Case ID: ad2d_270/html/0451-01.html
Source: Caselaw Access Project
Author: {"author": "", "license": "Public Domain", "url": "https://static.case.law/"}
Date Created: 2024-08-24T03:29:51.129683

Joseph R. Donohue et al., Appellants, v Seaman’s Furniture Corporation, Respondent. (And a Third-Party Action.)
    [705 NYS2d 291]
   —In an action to recover damages for personal injuries, etc., the plaintiffs appeal from an order of the Supreme Court, Suffolk County (Doyle, J.), dated March 29, 1999, which, in effect, granted leave to renew the defendant’s motion for summary judgment dismissing the complaint, and adhered to its prior order dated July 27, 1998, granting that motion.

Ordered that the order is affirmed, with costs.

Upon, in effect, granting the plaintiffs’ motion for leave to renew the defendant’s motion for summary judgment dismissing the complaint, the Supreme Court correctly adhered to its prior determination granting that motion. The defendant had a common-law duty to take reasonable measures to maintain its property in a reasonably safe condition (see, Nallan v HelmsleySpear, Inc., 50 NY2d 507; Basso v Miller, 40 NY2d 233; Novikova v Greenbrier Owners Corp., 258 AD2d 149), including a duty to take precautions against “a third party’s foreseeable criminal conduct” (Burgos v Aqueduct Realty Corp., 92 NY2d 544, 548; see, Nallan v Helmsley-Spear, Inc., supra; Novikova v Greenbrier Owners Corp., supra).

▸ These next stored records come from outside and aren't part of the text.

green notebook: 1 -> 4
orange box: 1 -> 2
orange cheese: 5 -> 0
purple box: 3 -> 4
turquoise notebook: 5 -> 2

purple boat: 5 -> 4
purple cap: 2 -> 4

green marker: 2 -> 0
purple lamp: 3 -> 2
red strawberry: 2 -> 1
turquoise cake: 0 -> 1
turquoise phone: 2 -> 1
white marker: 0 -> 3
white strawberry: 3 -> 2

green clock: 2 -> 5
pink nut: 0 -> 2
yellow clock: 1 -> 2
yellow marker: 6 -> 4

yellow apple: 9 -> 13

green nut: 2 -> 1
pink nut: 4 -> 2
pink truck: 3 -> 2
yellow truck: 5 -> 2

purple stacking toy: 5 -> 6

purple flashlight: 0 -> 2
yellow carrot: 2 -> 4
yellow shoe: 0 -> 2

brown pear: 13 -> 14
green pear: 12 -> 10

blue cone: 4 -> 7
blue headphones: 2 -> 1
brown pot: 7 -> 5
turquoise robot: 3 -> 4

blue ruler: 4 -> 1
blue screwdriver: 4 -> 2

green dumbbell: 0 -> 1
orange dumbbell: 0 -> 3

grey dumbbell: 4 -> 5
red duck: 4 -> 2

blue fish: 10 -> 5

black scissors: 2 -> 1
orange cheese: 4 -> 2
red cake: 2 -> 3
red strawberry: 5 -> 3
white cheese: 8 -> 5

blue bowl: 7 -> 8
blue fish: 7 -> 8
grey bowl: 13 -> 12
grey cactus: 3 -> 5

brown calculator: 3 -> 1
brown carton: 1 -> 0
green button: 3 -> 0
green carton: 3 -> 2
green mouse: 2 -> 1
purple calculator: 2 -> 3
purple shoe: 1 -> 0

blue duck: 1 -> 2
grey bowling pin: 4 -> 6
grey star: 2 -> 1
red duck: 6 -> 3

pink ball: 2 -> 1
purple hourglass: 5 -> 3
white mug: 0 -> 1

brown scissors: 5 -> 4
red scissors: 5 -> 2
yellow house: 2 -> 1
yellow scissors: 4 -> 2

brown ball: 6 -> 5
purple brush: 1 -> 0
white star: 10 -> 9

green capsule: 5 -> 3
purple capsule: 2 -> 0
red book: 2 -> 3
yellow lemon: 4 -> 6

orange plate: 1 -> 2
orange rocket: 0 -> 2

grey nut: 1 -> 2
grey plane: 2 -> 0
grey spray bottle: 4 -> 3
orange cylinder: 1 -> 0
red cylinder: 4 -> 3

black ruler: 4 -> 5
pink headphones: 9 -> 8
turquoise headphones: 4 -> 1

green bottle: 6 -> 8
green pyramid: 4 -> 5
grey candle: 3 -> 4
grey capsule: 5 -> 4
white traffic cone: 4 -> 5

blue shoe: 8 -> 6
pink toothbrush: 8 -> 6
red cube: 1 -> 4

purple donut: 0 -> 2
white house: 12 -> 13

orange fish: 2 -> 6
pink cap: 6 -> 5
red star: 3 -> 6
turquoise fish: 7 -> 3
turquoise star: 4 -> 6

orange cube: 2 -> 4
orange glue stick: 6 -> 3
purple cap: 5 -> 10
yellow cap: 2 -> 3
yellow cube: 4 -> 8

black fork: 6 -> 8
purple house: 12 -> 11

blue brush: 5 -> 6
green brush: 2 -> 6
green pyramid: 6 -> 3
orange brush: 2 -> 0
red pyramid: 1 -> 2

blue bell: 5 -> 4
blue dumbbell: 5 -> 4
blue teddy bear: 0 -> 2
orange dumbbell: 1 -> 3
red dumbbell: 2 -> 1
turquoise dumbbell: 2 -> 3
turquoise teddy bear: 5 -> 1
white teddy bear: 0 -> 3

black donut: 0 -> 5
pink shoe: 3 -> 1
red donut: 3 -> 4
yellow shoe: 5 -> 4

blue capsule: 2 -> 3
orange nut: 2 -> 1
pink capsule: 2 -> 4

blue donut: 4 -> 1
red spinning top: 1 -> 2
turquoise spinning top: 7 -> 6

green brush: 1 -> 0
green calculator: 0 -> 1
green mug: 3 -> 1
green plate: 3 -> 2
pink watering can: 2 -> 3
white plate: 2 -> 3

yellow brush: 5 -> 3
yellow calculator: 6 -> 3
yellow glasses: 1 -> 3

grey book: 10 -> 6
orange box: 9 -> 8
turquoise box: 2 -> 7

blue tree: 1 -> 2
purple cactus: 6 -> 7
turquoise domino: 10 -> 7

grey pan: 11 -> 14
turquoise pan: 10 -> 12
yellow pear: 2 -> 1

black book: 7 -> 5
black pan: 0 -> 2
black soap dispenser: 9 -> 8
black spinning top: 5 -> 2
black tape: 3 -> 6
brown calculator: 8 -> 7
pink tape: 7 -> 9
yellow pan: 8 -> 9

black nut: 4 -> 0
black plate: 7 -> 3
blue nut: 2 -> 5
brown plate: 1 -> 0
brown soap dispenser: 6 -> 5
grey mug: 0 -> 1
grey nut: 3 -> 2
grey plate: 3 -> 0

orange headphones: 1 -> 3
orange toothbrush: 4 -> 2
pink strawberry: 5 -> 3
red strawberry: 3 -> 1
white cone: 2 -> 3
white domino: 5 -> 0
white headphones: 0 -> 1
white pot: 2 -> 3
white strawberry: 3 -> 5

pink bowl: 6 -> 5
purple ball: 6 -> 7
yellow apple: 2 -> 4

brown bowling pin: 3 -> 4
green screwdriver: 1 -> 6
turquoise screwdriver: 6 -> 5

The Supreme Court correctly determined, however, that the criminal assault upon the injured plaintiff was not foreseeable as a matter of law, as it was not “reasonably predictable based on the prior occurrence of the same or similar criminal activity at a location sufficiently proximate to the subject location” (Novikova v Greenbrier Owners Corp., supra, at 153; see, Lind v Suffolk County Water Auth., 251 AD2d 295, 296; Cayo v Supermarkets Gen. Corp., 247 AD2d 421). Santucci, J. P., Joy, Goldstein and Schmidt, JJ., concur.